## BRIEF A
Decide whether each statement agrees with the asthma abstract: (i) the chart review covered 163 consecutive children; (ii) the children reviewed were younger than 9 years; (iii) the abstract calls the adverse effects of glucocorticoids in this patient population well described. Answer yes or no for each, quoting the deciding words of the abstract.
## BRIEF B
Reproduce word for word the part of the asthma abstract that opens with the words containing "Objective: We sought" and closes with "asthma was done.".

## EXCERPTED TEXT
== == ==

Risk factors associated with glucocorticoid-induced adverse effects in children with severe asthma
- PMID: 11031335
- DOI: 10.1067/mai.2000.109830
Risk factors associated with glucocorticoid-induced adverse effects in children with severe asthma
Abstract
Background: Although high-dose inhaled glucocorticoids (GCs) with or without chronically administered oral GCs are often used in children with severe persistent asthma, the adverse effects associated with their use have not been well-described in this patient population.
Objective: We sought to determine the GC-induced adverse effects profile of older children with severe persistent asthma.
Methods: A chart review of 163 consecutive children 9 years of age or older admitted to National Jewish for difficult to control asthma was done.

== == ==

[Saved entries]
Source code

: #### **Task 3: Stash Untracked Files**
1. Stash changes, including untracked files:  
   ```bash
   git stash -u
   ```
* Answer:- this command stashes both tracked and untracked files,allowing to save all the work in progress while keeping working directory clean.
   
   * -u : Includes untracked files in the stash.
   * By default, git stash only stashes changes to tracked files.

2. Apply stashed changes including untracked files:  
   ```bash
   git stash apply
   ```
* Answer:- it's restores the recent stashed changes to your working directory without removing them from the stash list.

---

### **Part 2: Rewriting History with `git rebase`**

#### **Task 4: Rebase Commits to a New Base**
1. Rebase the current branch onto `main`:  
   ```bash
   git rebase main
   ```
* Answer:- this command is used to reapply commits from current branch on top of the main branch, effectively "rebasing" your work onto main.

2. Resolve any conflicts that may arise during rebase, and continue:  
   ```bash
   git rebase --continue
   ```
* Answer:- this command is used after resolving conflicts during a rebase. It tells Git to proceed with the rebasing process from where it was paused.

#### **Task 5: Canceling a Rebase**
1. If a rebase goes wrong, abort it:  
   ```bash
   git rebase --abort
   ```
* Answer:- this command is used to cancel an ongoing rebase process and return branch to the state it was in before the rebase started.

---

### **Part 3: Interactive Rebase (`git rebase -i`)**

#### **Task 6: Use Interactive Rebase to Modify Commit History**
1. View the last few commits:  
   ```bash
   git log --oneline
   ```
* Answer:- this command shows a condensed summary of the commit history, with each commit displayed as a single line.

== == ==

## WRITTEN RESPONSE A
(i) Yes: "A chart review of 163 consecutive children"
(ii) No: "9 years of age or older"
(iii) No: "the adverse effects associated with their use have not been well-described in this patient population"

## WRITTEN RESPONSE B
Objective: We sought to determine the GC-induced adverse effects profile of older children with severe persistent asthma.
Methods: A chart review of 163 consecutive children 9 years of age or older admitted to National Jewish for difficult to control asthma was done.